Fred Vasseur says ‘forget minor and major’ as he calls for tougher cost cap penalties

Frédéric Vasseur as new Ferrari team boss. December 2022 Credit: Alamy
Frédéric Vasseur as new Ferrari team boss. December 2022 Credit: Alamy

Fred Vasseur wants to see tougher penalties for anyone who breaches the budget cap, saying that no matter how big, a breach is “mega.”

Red Bull and Aston Martin became the centre of attention in the latter half of the 2022 season when it emerged they were the second and third teams to break the budget cap.

However, while Aston Martin’s procedural breach was the same as Williams’ was earlier in the year, Red Bull had overspent by enough of a margin for it to have been deemed a “minor” breach.

Red Bull were found to have overspent by $1.8 million during the 2021 season with the bulk of that coming as a result of the mislabelling of a UK tax refund.
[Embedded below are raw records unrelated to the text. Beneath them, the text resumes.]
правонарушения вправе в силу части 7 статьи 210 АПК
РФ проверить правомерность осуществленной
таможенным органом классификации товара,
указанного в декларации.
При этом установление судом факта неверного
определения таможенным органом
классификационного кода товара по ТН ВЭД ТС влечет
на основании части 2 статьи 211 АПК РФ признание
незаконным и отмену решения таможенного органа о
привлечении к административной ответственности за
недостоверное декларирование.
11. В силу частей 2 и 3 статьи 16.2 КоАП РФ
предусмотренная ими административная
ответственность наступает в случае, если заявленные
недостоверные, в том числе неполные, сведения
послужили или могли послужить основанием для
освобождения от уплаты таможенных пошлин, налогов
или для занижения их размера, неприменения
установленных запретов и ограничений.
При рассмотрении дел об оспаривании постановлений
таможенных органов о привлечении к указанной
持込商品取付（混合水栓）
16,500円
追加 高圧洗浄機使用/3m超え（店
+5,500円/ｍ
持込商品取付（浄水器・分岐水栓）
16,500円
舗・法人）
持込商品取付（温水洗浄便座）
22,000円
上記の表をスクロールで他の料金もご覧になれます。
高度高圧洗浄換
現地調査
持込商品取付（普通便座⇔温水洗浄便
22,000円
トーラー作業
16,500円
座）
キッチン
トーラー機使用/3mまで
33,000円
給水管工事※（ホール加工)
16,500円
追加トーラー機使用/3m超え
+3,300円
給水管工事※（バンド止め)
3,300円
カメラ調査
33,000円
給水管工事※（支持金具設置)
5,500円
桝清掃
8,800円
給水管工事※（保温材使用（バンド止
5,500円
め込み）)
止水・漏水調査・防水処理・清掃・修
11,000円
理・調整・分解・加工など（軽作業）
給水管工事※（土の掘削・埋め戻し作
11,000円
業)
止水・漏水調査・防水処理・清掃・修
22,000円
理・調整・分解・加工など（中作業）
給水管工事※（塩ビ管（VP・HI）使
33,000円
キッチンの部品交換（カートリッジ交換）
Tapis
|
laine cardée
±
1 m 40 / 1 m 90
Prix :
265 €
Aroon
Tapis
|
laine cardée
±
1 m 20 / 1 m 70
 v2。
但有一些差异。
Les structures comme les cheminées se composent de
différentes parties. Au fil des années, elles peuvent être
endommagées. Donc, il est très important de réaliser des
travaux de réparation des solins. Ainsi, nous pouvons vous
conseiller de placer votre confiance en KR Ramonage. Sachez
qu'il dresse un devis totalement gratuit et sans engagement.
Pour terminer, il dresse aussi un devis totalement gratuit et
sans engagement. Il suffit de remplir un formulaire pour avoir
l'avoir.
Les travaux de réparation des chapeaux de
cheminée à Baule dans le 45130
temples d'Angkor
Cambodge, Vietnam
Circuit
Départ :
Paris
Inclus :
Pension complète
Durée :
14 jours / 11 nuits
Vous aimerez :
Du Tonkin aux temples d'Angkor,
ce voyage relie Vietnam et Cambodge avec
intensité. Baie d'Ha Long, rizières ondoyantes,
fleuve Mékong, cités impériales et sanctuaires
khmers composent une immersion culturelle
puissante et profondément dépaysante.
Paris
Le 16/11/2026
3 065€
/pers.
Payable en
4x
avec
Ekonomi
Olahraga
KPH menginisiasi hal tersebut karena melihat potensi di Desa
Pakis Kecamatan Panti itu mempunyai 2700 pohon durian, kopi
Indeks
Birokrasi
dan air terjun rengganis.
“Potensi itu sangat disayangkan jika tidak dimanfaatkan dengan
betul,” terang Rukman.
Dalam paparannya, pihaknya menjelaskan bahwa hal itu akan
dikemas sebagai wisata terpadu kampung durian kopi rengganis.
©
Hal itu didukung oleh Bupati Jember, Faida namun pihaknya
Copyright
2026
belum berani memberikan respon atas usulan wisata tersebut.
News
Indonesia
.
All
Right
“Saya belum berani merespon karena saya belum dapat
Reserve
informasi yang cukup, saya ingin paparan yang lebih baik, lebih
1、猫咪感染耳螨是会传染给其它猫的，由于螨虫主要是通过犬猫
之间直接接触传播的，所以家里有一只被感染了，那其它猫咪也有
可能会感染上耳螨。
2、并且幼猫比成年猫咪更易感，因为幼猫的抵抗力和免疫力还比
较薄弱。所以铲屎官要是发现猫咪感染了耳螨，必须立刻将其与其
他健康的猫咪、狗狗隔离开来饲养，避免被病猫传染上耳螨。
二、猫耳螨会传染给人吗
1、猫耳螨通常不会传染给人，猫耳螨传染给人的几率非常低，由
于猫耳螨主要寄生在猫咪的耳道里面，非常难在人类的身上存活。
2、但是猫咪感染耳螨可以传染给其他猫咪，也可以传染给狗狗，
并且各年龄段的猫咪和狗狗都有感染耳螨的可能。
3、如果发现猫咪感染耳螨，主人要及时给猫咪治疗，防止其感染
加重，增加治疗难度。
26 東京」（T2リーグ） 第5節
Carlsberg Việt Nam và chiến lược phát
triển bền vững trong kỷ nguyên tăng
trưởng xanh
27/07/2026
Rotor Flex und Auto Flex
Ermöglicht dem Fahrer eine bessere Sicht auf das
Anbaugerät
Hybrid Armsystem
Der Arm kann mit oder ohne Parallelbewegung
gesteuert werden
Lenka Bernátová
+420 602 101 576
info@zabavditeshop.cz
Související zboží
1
As a result of their overspend, Red Bull were fined $7 million alongside a 10% reduction of their wind tunnel time for the 2023 season and that seemingly put the matter to bed.

But there are those who would have wished for a harsher penalty, including new Ferrari boss Vasseur. Speaking to Motorsport.com before news of his move to the Scuderia was announced, he said that the FIA needed be “more strict” and that any overspend was “mega.”

“[The cost cap is] by far the best regulation that we introduced in F1,” the 54-year-old said.

“Where we have to work today, firstly, it was far too long. We need to find a way to have a red light before, or to be able to take action much earlier.

“And we have to probably be a bit more strict on the decision. Okay, perhaps this was the first one, but from now we have to forget about minor and major. Because for me, two or three million, it’s not minor, it’s mega, for development.

“I think we have to be much more strict and much more quick on the action.”

Vasseur did however praise the FIA’s head of financial regulations, Federico Lodi, and his team for their work overseeing the first year of the cost cap.

“I would say the cost cap administration and Federico Lodi did a mega job,” he said. “We don’t have to forget it.”

Negative press enough of a warning for no team to overspend in the future

While the merits of Red Bull’s $7 million fine and wind tunnel time reduction can be debated, it seems more likely that the negative press they received will act as a far bigger deterrent.

For a few weeks, Red Bull, rightly or wrongly, became the centre of wild rumours and accusations with some saying they should be stripped of titles and deducted Championship points.

For a minor overspend, that was never likely but the speculation was surely enough to create less than an ideal work environment, Christian Horner said as much.

Red Bull no doubt had their fingers burned and became the unwanted poster team for the cost cap, but the events that played out has made one thing clear for every team on the grid, do not fly too close to the sun.